The will to scrawl seems to burn through teenage psyches no matter what era their adolescence takes place under. Perhaps it’s a reaction to how temporary everything feels in young adulthood, our lack of full autonomy makes us lash out and scratch our primal territorial marks wherever we can. Nearly all the girls featured in What She Said have scars and tattoos on their bodies, both temporary and permanent. One of the most striking portraits that Deanna has captured of this phenomenon is of a girl lifting her t-shirt to reveal a belly darkened with sharpie graffiti that extends down over and across her jeans. The overburdened teenage ego cannot be contained and so it spills out across the body in pen marks and wounds. I grew up with strict parents whose relatively old-fashioned ideas about how late I should stay out and what I should put on my body meant most of the time I walked around feeling like a swelling river about to burst its banks. I scribbled Hole lyrics all over my brand new Converse All Stars in pathetic rebellion. Lucky for me I was always too scared to take a tiny blade to my skin like some of my friends did and a lot of the girls featured in What She Said. Instead, I settled for writing curses and more grunge lyrics all over my arms and hiding them from my mum by pulling my sleeves down over my thumbs through self-made holes in the cuffs of my school jumper. I suppose my rebellion was more about catharsis than self-harm.

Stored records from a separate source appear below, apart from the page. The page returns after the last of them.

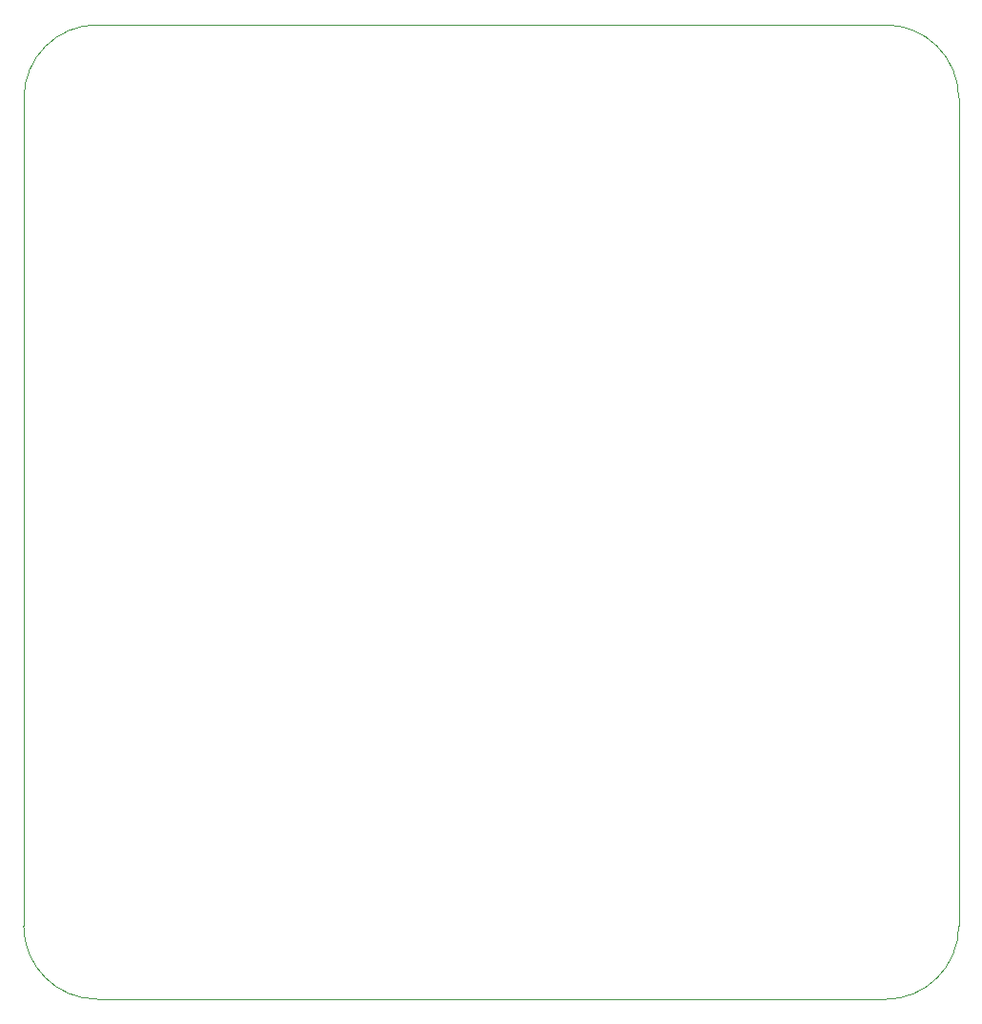
<source format=gbr>
%TF.GenerationSoftware,KiCad,Pcbnew,(6.0.1)*%
%TF.CreationDate,2022-01-20T11:55:35+01:00*%
%TF.ProjectId,BTS-MainBoard-Power,4254532d-4d61-4696-9e42-6f6172642d50,rev?*%
%TF.SameCoordinates,Original*%
%TF.FileFunction,Profile,NP*%
%FSLAX46Y46*%
G04 Gerber Fmt 4.6, Leading zero omitted, Abs format (unit mm)*
G04 Created by KiCad (PCBNEW (6.0.1)) date 2022-01-20 11:55:35*
%MOMM*%
%LPD*%
G01*
G04 APERTURE LIST*
%TA.AperFunction,Profile*%
%ADD10C,0.050000*%
%TD*%
G04 APERTURE END LIST*
D10*
X184000000Y-42480798D02*
X114019202Y-42480798D01*
X114019202Y-42480798D02*
G75*
G03*
X107500000Y-49000000I0J-6519202D01*
G01*
X190519202Y-49000000D02*
G75*
G03*
X184000000Y-42480798I-6519202J0D01*
G01*
X184000000Y-129019202D02*
G75*
G03*
X190519202Y-122500000I0J6519202D01*
G01*
X107480798Y-122480798D02*
G75*
G03*
X114000000Y-129000000I6519202J0D01*
G01*
X190519202Y-49000000D02*
X190519202Y-122500000D01*
X107500000Y-49000000D02*
X107480798Y-122480798D01*
X114000000Y-129000000D02*
X184000000Y-129019202D01*
M02*

</source>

Perhaps one of the most gorgeous things about What She Said is how Deanna uses the process of collating objects from her past to carve a coherent narrative out of the darkness of her adolescence. In a series of diary excerpts starting in early 1988, Deanna introduces Ed. On January 20th she writes, ‘I have a growing crush on Ed, he has pretty eyes.’ And less than a month later, ‘Ann called, she talked to Ed, Ed says he really loves me that he wants to be together 4-ever.’ This romantic coda at the curtain call of Deanna’s tumultuous teen years, interwoven throughout the portraits of other girls in the midst of their own provides a ray of golden light at the end of the tunnel. On May 30th, 1988, after a tender teenage love storm Deanna and Ed sleep together for the first time. On her nineteenth birthday Deanna writes, ‘Me and Ed got to be together, we went to dinner with my dad. I think my dad really is starting to like him. Then we came to my house, we made love then I took him home.’ This final diary entry in the book reads as a love letter to the blossoming of both their relationship and Deanna herself into a calmer and more autonomous womanhood.

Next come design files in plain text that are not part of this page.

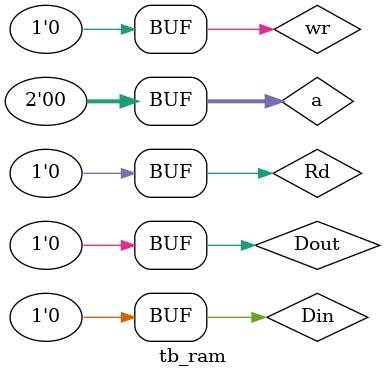
<source format=v>
`timescale 1ns / 1ps


module tb_ram;

	// Inputs
	reg [1:0] a;
	reg wr;
	reg Din;
	reg Rd;
	reg Dout;

	// Instantiate the Unit Under Test (UUT)
	ram uut (
		.a(a), 
		.wr(wr), 
		.Din(Din), 
		.Rd(Rd), 
		.Dout(Dout)
	);

	initial begin
		// Initialize Inputs
		a = 0;
		wr = 0;
		Din = 0;
		Rd = 0;
		Dout = 0;

		// Wait 100 ns for global reset to finish
		#100;
        
		// Add stimulus here

	end
      
endmodule


</source>
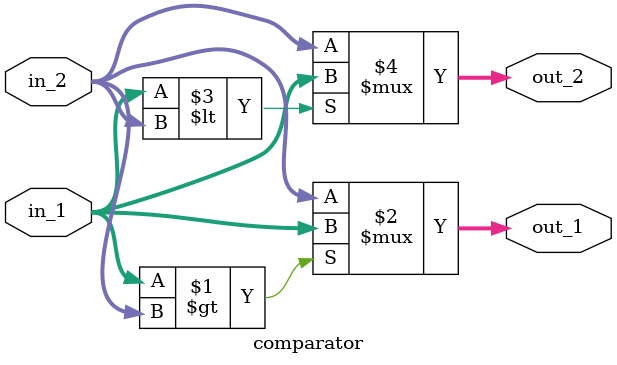
<source format=v>
module comparator(
	input  [8:0] in_1,
	input  [8:0] in_2,
	output [8:0] out_1,
	output [8:0] out_2
	);
assign out_1 = in_1 > in_2 ? in_1 : in_2;
assign out_2 = in_1 < in_2 ? in_1 : in_2;

endmodule
</source>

Though their relationship is an unrealistic standard for how most early fumbling liaisons pan out—they’re still together today after marrying in 1991—I can allow Deanna the indulgence of concluding What She Said on a hopeful and romantic note. Even though the performative agony of my own teen years seemed to extend into the upper reaches of my early twenties, if the so-called universal experience of being a teenage girl in this world is one of pain and drama, then we at least deserve the possibility of a happy ending.